[WORK INSTRUCTIONS]
All lines from the one that contains "نلفت عنايتكم بأن" through the final line of the entries must be repeated exactly. No other lines belong in the output.

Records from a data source
⁂
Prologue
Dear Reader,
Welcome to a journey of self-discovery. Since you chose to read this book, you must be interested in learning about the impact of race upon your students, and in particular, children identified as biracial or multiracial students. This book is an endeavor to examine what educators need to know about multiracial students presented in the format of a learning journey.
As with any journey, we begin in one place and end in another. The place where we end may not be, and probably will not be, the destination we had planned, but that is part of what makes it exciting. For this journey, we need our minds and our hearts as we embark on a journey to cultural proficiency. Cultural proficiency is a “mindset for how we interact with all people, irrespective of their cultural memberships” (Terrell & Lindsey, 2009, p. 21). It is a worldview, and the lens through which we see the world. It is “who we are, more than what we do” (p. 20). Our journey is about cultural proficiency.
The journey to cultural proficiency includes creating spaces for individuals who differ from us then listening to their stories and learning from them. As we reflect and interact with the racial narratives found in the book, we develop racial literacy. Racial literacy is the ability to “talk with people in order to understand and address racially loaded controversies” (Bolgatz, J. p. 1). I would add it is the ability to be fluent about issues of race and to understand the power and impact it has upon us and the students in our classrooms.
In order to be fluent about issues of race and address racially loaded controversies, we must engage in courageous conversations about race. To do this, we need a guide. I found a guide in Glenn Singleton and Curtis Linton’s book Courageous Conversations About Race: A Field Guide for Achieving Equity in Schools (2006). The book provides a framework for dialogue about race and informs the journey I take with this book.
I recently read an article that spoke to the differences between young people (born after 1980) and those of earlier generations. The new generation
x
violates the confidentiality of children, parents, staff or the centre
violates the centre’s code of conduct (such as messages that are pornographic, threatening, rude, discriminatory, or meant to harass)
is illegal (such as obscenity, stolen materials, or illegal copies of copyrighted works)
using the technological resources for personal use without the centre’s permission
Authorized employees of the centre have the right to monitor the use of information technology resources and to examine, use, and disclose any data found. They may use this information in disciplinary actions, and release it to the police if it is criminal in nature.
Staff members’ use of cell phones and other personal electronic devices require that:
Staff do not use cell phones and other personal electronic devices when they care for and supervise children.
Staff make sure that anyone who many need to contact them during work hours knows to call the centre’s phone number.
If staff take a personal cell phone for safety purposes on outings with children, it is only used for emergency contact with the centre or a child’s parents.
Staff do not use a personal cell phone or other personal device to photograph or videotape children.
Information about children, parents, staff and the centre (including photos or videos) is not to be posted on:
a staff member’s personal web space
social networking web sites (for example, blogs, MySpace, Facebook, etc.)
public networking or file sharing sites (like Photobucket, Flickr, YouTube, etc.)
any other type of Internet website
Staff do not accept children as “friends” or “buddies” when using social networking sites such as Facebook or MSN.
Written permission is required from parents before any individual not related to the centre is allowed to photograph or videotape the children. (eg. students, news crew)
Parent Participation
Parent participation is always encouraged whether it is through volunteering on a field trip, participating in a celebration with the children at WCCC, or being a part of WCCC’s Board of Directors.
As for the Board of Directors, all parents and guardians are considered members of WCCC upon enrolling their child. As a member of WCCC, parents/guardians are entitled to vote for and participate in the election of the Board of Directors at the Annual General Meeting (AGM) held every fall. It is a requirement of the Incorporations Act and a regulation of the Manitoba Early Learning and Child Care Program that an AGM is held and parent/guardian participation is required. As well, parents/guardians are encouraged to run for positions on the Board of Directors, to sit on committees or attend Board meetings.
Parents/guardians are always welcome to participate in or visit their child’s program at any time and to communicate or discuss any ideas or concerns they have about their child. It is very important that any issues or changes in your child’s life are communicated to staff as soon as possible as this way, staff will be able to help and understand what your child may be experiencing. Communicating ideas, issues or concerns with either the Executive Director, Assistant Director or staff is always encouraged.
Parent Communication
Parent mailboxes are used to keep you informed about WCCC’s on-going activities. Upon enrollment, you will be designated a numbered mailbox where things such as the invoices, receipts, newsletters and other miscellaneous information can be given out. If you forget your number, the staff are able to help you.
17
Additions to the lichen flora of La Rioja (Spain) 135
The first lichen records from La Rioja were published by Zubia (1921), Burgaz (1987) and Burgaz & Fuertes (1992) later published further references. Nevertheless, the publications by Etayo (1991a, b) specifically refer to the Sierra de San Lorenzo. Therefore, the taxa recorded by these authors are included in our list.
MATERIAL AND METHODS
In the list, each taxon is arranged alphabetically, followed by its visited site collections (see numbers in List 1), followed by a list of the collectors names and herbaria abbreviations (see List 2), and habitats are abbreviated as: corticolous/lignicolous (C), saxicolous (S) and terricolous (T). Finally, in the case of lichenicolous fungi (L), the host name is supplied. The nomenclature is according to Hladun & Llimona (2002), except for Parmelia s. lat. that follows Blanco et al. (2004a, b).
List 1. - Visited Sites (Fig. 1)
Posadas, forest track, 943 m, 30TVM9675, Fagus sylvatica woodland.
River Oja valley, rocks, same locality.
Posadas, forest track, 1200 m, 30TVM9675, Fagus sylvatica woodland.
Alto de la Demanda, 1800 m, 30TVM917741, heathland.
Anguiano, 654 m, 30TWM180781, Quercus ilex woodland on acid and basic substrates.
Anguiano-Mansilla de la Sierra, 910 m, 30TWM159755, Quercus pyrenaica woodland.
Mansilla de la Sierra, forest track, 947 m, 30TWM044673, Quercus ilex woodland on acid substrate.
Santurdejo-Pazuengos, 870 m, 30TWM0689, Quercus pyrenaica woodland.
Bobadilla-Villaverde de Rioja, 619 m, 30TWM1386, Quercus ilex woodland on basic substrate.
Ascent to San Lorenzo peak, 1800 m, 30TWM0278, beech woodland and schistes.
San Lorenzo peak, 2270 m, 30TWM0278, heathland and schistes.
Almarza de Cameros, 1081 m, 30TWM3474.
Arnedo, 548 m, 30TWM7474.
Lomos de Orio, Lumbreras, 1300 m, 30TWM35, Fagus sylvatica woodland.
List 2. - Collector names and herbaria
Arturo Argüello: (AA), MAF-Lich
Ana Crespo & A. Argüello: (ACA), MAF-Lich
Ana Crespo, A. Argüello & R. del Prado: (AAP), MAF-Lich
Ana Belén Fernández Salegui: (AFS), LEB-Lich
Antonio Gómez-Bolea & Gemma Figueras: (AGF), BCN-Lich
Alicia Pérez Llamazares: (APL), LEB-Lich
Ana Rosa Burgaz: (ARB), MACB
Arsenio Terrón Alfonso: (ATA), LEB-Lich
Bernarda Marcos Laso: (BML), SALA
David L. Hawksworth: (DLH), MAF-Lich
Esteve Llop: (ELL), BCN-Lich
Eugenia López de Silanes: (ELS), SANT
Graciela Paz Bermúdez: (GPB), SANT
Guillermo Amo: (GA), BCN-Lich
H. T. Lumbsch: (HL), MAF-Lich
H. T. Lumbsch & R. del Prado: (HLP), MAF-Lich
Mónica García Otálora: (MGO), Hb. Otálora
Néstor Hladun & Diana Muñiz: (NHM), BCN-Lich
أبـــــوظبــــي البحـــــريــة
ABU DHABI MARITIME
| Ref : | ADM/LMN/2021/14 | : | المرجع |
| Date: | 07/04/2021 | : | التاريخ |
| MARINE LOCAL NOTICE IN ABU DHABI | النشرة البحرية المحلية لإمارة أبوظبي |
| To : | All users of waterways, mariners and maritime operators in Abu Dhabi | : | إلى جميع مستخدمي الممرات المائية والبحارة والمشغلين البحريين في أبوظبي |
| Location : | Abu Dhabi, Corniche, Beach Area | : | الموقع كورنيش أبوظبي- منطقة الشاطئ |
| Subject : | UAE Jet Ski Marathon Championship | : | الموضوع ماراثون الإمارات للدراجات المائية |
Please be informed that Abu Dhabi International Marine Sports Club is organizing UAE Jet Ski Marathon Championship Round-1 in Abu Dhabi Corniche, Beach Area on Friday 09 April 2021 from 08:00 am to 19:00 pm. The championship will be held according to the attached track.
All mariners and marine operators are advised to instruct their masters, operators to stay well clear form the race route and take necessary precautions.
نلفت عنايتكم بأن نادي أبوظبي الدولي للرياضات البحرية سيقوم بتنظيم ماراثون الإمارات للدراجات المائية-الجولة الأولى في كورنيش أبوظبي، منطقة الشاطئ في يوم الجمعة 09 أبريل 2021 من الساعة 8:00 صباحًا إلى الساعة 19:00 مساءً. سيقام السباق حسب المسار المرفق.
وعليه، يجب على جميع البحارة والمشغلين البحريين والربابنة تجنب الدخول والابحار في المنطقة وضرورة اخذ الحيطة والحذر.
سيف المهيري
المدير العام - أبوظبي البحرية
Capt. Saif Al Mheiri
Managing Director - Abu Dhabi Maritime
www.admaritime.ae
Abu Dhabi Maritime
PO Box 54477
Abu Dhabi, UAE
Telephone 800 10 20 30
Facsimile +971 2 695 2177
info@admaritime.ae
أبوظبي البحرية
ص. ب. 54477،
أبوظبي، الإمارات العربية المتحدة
⁂
[EXERCISE RESPONSE]
نلفت عنايتكم بأن نادي أبوظبي الدولي للرياضات البحرية سيقوم بتنظيم ماراثون الإمارات للدراجات المائية-الجولة الأولى في كورنيش أبوظبي، منطقة الشاطئ في يوم الجمعة 09 أبريل 2021 من الساعة 8:00 صباحًا إلى الساعة 19:00 مساءً. سيقام السباق حسب المسار المرفق.
وعليه، يجب على جميع البحارة والمشغلين البحريين والربابنة تجنب الدخول والابحار في المنطقة وضرورة اخذ الحيطة والحذر.
سيف المهيري
المدير العام - أبوظبي البحرية
Capt. Saif Al Mheiri
Managing Director - Abu Dhabi Maritime
www.admaritime.ae
Abu Dhabi Maritime
PO Box 54477
Abu Dhabi, UAE
Telephone 800 10 20 30
Facsimile +971 2 695 2177
info@admaritime.ae
أبوظبي البحرية
ص. ب. 54477،
أبوظبي، الإمارات العربية المتحدة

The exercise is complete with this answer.